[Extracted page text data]
• • • •
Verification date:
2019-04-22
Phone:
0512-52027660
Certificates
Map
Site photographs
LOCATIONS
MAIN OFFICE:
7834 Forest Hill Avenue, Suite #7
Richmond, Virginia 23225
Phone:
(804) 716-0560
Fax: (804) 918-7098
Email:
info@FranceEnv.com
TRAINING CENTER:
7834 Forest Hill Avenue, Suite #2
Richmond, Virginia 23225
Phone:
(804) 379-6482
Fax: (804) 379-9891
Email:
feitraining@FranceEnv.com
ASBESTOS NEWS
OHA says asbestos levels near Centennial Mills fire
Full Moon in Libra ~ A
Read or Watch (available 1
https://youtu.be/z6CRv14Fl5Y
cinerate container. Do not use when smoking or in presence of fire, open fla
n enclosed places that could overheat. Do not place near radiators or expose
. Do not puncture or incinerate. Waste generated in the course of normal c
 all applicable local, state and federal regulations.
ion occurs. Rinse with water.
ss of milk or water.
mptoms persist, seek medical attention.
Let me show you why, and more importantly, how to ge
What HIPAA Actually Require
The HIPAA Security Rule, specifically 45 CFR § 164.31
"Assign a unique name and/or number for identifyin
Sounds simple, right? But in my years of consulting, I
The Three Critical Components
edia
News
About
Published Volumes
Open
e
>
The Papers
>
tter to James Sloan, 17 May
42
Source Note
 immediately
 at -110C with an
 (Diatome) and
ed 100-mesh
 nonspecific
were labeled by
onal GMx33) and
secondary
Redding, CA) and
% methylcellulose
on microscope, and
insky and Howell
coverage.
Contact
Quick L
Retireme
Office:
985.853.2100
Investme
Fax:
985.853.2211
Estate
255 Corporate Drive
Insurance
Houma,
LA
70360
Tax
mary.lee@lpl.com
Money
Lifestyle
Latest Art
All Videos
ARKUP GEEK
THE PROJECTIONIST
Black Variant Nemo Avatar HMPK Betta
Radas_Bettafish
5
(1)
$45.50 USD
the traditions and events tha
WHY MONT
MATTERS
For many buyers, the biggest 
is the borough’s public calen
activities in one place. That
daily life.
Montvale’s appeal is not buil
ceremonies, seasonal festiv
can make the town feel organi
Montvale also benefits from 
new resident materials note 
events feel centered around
• • • •
Directions: Return every line of text from all of the items above verbatim, with no changes.

Written answer:
Verification date:
2019-04-22
Phone:
0512-52027660
Certificates
Map
Site photographs
LOCATIONS
MAIN OFFICE:
7834 Forest Hill Avenue, Suite #7
Richmond, Virginia 23225
Phone:
(804) 716-0560
Fax: (804) 918-7098
Email:
info@FranceEnv.com
TRAINING CENTER:
7834 Forest Hill Avenue, Suite #2
Richmond, Virginia 23225
Phone:
(804) 379-6482
Fax: (804) 379-9891
Email:
feitraining@FranceEnv.com
ASBESTOS NEWS
OHA says asbestos levels near Centennial Mills fire
Full Moon in Libra ~ A
Read or Watch (available 1
https://youtu.be/z6CRv14Fl5Y
cinerate container. Do not use when smoking or in presence of fire, open fla
n enclosed places that could overheat. Do not place near radiators or expose
. Do not puncture or incinerate. Waste generated in the course of normal c
 all applicable local, state and federal regulations.
ion occurs. Rinse with water.
ss of milk or water.
mptoms persist, seek medical attention.
Let me show you why, and more importantly, how to ge
What HIPAA Actually Require
The HIPAA Security Rule, specifically 45 CFR § 164.31
"Assign a unique name and/or number for identifyin
Sounds simple, right? But in my years of consulting, I
The Three Critical Components
edia
News
About
Published Volumes
Open
e
>
The Papers
>
tter to James Sloan, 17 May
42
Source Note
 immediately
 at -110C with an
 (Diatome) and
ed 100-mesh
 nonspecific
were labeled by
onal GMx33) and
secondary
Redding, CA) and
% methylcellulose
on microscope, and
insky and Howell
coverage.
Contact
Quick L
Retireme
Office:
985.853.2100
Investme
Fax:
985.853.2211
Estate
255 Corporate Drive
Insurance
Houma,
LA
70360
Tax
mary.lee@lpl.com
Money
Lifestyle
Latest Art
All Videos
ARKUP GEEK
THE PROJECTIONIST
Black Variant Nemo Avatar HMPK Betta
Radas_Bettafish
5
(1)
$45.50 USD
the traditions and events tha
WHY MONT
MATTERS
For many buyers, the biggest 
is the borough’s public calen
activities in one place. That
daily life.
Montvale’s appeal is not buil
ceremonies, seasonal festiv
can make the town feel organi
Montvale also benefits from 
new resident materials note 
events feel centered around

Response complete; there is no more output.